Understanding Your Needs To Understand Yourself
One of the first things that helped me get to a state of solitude was reflecting on my needs. Everyone has different needs, such as physical needs, emotional needs, social needs and more. We take care of these areas in different ways. For example, we eat, sleep and exercise to fulfill our physical needs, let ourselves cry and laugh for our emotional needs and visit friends and family to meet our social needs. Meeting these needs for yourself is very beneficial. I feel my best when I eat regularly, drink lots of cold water, and do something creative every day. Think about what your needs are, and think about ways you can fulfill those needs.
Once your needs are fulfilled, you can reach a deeper level of understanding and connection with yourself. I learned so much more about my tastes, how I preferred to express myself, what goals I wanted to chase and what was holding me back. Once you understand your needs, you can start to question why you have those needs and how you can change your lifestyle to cater to them. Through self-discovery, you transform. This can be a long process, but it is completely worth it!
Solitude Is A Choice
So what does this have to do with solitude? First, we have to understand the difference between loneliness and solitude. The meme I saw by Jaakko Pallasvuo is a drawing of two dogs.
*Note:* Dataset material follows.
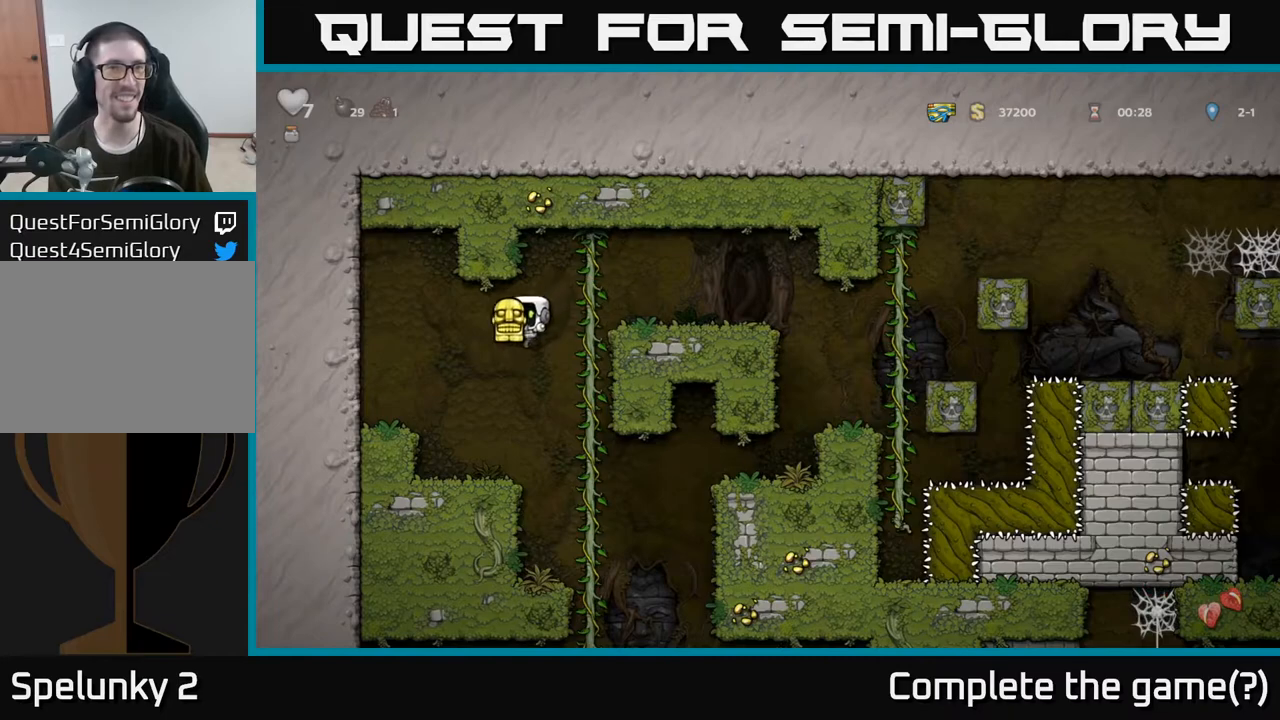
{"buttons": [], "left_stick": "left", "right_stick": "center", "events": [[267, "left_stick", "right"], [417, "left_stick", "left"]]}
One looks happy and walks holding its own leash, with solitude written underneath it. The other dog is tied with the leash to a pole and barks angrily. Loneliness is written underneath this dog. Through this, I realized that the difference between them was that solitude is being content and happy with yourself independently, and loneliness is a negative dependence on others rooted in self-rejection.
As you grow to understand yourself, you also have to put in the energy to accept yourself and love yourself. In the process of self-discovery, you take a lot of time getting to know yourself, almost like you are becoming your own friend. I realized in my own process that once I started prioritizing my relationship with myself, I could better figure out how I wanted to present myself in my friendships. My relationships with other people became more of an active choice in showing up for the other person, rather than my relationships being something I unstably depended on for validation of my character. That’s pretty deep! But, that is what solitude is. Solitude is a choice, and when I became comfortable with myself I could start sitting with myself alone and not needing anyone else there to mediate my relationship with myself. Like the dog in the meme, I was able to pick up my own leash.
So what do you do next? Treat yourself and enjoy life! You can do things with yourself happily alone. Or, you can explore the new ways you can connect with others by doing things with friends. Have a nice meal, visit a museum, take a nice walk. In this state, you can romanticize life without needing a romantic relationship. If or when you’re ready, you can take on a romantic relationship. For now, I’m content staying single.